By now it is almost a fading memory: in the meantime, I went to Ankara with my quartet, in Luxembourg with Joachim Kühn, to Novara with Louis Moholo and to Pisa with Soupstar, Giovanni Guidi’s and Gianluca Petrella’s duo, and so June 2017, which seemed to be a quiet month has really become very intense. I’m now preparing the tour with Tomasz Stanko, and I have to confess that, when I think about it, I almost break up in a sweat: there will be a lot of concerts with very long transfers, and I’m beginning to feel the difficulty of travelling. I’m reaching an age where life should be a bit less busy, even if I’m not complaining, of course.
How do you live the fact that you are always moving from a city to another, always with different projects?
To change city is normal, in fact the real work is the travel; then playing on stage is an amusement and also a “game”. I like to explore different projects because I want to avoid routine and, consequently, to bore myself. If I got bored, I would have no reason to continue playing, I’d rather feed birds in the park. This continuous challenge makes it possible not to repeat a thing for too long, and keeps me young, at least mentally.
What are your memories of Taiwan?
The Taipei Festival, in which I played four years ago was really an incredible surprise; I didn’t expect a so large jazz community, thousands of people attended the concert, and I think I signed at least 100 records of mine, a fact by which I was very surprised: usually, when it gets good, you sign 5 or 6 copies. The same thing happened in Seoul, also in Korea there are a lot of jazz fans. It’s a pleasure for me to know that there are people buying records, listening to them, and that are therefore prepared and demanding listeners, also because we are talking about niche music. In Taiwan I had no occasion to visit the island because I left the day after, a real pity.

• The input:
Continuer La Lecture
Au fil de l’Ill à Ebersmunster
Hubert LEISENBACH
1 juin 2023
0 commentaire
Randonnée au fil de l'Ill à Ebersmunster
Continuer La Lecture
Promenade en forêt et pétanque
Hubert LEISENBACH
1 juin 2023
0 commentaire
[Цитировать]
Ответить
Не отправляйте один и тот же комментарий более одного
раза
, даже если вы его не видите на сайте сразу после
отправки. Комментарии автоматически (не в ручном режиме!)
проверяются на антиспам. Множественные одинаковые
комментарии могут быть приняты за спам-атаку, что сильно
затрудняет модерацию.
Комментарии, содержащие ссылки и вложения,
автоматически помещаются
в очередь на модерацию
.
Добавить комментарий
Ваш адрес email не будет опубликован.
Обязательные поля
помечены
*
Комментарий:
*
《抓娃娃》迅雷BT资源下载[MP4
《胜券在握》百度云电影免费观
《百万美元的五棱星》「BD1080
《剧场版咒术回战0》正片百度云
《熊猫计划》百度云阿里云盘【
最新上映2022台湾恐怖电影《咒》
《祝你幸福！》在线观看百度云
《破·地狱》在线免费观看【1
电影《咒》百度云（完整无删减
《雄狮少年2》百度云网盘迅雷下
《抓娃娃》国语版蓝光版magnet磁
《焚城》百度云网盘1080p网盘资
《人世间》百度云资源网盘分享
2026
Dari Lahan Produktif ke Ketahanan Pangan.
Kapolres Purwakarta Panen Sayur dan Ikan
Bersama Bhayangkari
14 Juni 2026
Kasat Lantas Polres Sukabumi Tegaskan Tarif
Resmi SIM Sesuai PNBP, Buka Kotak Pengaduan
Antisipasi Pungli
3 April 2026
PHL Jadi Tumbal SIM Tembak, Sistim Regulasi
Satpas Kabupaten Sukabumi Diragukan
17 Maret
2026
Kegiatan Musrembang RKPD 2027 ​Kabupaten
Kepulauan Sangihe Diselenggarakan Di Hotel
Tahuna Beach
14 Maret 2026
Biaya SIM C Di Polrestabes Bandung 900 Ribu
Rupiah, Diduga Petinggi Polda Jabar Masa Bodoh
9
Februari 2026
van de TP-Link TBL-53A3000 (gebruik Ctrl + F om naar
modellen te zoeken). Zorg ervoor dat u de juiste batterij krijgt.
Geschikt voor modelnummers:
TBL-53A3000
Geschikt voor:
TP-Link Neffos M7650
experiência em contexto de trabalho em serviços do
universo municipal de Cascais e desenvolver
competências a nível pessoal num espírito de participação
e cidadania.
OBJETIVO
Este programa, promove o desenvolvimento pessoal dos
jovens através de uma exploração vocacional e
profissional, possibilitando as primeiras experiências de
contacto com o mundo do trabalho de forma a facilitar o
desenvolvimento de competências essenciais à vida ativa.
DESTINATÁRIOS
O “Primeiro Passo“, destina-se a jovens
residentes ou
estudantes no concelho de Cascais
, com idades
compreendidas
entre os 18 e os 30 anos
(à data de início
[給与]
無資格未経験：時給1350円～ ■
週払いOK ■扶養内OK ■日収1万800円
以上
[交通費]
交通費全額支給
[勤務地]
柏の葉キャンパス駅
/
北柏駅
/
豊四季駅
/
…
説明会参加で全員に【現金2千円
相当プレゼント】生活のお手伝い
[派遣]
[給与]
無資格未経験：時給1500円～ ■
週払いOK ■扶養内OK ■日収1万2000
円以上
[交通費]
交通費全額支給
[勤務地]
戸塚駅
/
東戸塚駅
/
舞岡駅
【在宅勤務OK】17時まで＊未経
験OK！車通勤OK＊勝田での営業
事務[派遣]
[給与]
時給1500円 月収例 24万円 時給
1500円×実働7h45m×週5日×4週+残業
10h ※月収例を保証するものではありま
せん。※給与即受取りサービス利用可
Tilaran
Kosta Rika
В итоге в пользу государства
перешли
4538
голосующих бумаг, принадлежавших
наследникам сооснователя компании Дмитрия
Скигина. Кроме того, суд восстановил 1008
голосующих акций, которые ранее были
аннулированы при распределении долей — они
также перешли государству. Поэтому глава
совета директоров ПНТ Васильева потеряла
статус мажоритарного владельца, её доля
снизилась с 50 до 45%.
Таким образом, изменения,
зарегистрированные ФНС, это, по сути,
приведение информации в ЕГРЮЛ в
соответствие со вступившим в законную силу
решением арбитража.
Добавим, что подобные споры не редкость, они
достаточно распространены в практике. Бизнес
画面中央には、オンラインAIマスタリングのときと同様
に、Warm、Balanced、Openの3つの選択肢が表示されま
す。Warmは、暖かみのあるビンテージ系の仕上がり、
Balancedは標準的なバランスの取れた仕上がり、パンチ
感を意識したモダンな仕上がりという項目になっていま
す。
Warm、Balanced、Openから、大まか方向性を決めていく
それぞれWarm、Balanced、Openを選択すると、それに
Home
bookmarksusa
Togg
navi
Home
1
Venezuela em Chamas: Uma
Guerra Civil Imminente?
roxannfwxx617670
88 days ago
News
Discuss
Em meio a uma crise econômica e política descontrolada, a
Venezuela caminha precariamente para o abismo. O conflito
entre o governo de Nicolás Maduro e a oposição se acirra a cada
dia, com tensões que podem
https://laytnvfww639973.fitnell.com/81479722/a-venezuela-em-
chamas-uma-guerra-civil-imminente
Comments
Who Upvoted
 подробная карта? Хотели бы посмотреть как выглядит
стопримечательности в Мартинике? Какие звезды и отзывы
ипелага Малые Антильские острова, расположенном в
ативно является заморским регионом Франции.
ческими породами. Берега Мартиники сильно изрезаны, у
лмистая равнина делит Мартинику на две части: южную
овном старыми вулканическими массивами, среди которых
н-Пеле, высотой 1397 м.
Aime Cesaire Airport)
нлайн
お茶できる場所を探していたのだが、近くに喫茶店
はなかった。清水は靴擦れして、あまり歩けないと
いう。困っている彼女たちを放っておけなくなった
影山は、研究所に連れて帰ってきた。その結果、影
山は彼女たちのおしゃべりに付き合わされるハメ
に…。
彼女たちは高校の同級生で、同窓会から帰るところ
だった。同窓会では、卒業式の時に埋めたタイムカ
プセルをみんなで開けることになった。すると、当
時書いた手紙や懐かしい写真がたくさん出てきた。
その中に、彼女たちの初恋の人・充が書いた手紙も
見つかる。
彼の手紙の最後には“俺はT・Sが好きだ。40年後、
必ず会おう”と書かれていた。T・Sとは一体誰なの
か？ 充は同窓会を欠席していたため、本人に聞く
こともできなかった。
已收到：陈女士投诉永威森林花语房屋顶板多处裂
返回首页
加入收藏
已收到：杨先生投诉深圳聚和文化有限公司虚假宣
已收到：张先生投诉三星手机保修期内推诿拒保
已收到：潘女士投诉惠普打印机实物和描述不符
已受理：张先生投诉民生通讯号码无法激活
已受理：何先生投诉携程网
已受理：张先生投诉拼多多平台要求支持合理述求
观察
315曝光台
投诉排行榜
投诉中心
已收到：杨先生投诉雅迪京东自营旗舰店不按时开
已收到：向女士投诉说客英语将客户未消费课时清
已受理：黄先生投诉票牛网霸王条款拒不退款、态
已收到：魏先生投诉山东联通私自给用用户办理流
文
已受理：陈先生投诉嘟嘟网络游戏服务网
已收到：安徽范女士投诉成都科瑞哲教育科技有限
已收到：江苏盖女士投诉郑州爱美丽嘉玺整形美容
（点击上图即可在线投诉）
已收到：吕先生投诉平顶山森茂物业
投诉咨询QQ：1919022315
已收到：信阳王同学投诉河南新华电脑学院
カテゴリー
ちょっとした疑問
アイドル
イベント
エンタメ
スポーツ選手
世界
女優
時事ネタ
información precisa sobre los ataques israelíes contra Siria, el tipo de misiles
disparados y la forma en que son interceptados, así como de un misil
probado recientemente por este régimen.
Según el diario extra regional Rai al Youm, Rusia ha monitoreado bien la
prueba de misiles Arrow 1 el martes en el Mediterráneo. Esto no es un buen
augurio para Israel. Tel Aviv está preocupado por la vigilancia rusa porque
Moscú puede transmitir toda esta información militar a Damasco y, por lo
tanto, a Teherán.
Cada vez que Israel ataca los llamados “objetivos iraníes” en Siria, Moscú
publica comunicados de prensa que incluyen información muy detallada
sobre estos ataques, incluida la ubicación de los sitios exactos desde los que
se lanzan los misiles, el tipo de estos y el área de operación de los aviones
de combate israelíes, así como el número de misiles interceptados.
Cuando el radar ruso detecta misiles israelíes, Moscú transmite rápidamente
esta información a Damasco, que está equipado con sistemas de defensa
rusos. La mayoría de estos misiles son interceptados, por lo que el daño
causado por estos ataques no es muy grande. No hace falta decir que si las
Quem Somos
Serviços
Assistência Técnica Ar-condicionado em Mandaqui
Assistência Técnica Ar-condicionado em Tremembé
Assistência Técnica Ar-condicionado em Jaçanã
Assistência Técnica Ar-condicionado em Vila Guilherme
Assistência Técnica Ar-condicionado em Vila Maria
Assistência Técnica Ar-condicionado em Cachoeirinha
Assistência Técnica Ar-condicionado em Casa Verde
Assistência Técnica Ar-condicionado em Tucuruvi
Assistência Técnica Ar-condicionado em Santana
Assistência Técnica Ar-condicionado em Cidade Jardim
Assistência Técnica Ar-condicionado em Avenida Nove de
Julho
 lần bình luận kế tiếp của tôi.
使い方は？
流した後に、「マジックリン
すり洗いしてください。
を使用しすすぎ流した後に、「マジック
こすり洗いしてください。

• Work task 1: Please update the records from their first line through the line holding "отправки. Комментарии автоматически", inclusive, by replacing "Continuer La Lecture" with "Lire la suite" and changing nothing else. Return only those lines.
• Work task 2: Carry on the jazz musician's interview from its last sentence.

• Exercise output 1:
Lire la suite
Au fil de l’Ill à Ebersmunster
Hubert LEISENBACH
1 juin 2023
0 commentaire
Randonnée au fil de l'Ill à Ebersmunster
Lire la suite
Promenade en forêt et pétanque
Hubert LEISENBACH
1 juin 2023
0 commentaire
[Цитировать]
Ответить
Не отправляйте один и тот же комментарий более одного
раза
, даже если вы его не видите на сайте сразу после
отправки. Комментарии автоматически (не в ручном режиме!)

• Exercise output 2:
What about China?
When I arrived in Beijing in 1986, I thought I would have seen everybody riding a bicycle dressed in Mao suit, but of course that was a cliché I had in my mind; I remember that there was a very heavy car traffic, almost “devilish”. On the contrary Shanghai, even in that time, was incredible, it was as if it was growing before my eyes. China is very beautiful and for us it was a huge discover. I went to Hong Kong when it was still English, very different from now, for example the floating city does not exist anymore, which was very characteristic. A very important thing I care a lot during the tours is to have good meals and eat well, as it makes the continuous travels tolerable, and naturally, in that, the South-East Asia is a special place.
How was it to play in 2016 with Mission Formosa, the mixed Italian-Taiwanese quartet?
It’s a project by Giuseppe Bassi, the Italian double bass player. I have to say that all musicians are very good and very prepared.
Would you like to go back to Asia?
Of course, with pleasure. After all, I just played in Japan and Singapore.